[INSTRUCTIONS FOR THE TASK]
Go through the data below and repeat it exactly, skipping each picture.

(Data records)

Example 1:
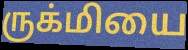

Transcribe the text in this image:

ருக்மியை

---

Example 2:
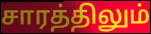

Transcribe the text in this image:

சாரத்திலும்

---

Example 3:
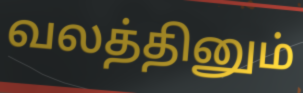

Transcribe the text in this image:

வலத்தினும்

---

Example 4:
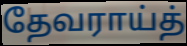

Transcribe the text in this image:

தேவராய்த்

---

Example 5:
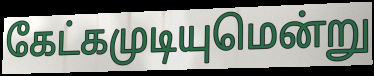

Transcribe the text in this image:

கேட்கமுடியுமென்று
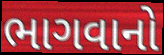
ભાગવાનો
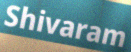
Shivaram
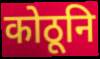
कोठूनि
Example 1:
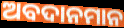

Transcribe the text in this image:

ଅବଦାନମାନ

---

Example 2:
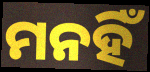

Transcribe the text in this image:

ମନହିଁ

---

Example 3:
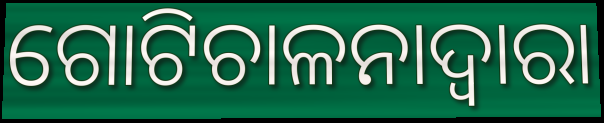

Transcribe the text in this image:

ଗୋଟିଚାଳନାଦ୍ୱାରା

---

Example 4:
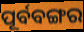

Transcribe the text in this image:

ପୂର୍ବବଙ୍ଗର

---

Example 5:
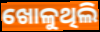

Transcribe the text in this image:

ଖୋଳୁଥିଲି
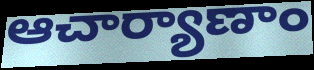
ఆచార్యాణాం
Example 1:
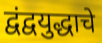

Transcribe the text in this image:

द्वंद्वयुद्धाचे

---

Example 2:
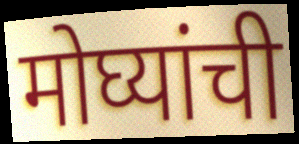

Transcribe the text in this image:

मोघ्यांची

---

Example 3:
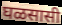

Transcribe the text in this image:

[RESULT BELOW]
Example 1:

Transcribe the text in this image:

ருக்மியை

---

Example 2:

Transcribe the text in this image:

சாரத்திலும்

---

Example 3:

Transcribe the text in this image:

வலத்தினும்

---

Example 4:

Transcribe the text in this image:

தேவராய்த்

---

Example 5:

Transcribe the text in this image:

கேட்கமுடியுமென்று
ભાગવાનો
Shivaram
कोठूनि
Example 1:

Transcribe the text in this image:

ଅବଦାନମାନ

---

Example 2:

Transcribe the text in this image:

ମନହିଁ

---

Example 3:

Transcribe the text in this image:

ଗୋଟିଚାଳନାଦ୍ୱାରା

---

Example 4:

Transcribe the text in this image:

ପୂର୍ବବଙ୍ଗର

---

Example 5:

Transcribe the text in this image:

ଖୋଳୁଥିଲି
ఆచార్యాణాం
Example 1:

Transcribe the text in this image:

द्वंद्वयुद्धाचे

---

Example 2:

Transcribe the text in this image:

मोघ्यांची

---

Example 3:

Transcribe the text in this image:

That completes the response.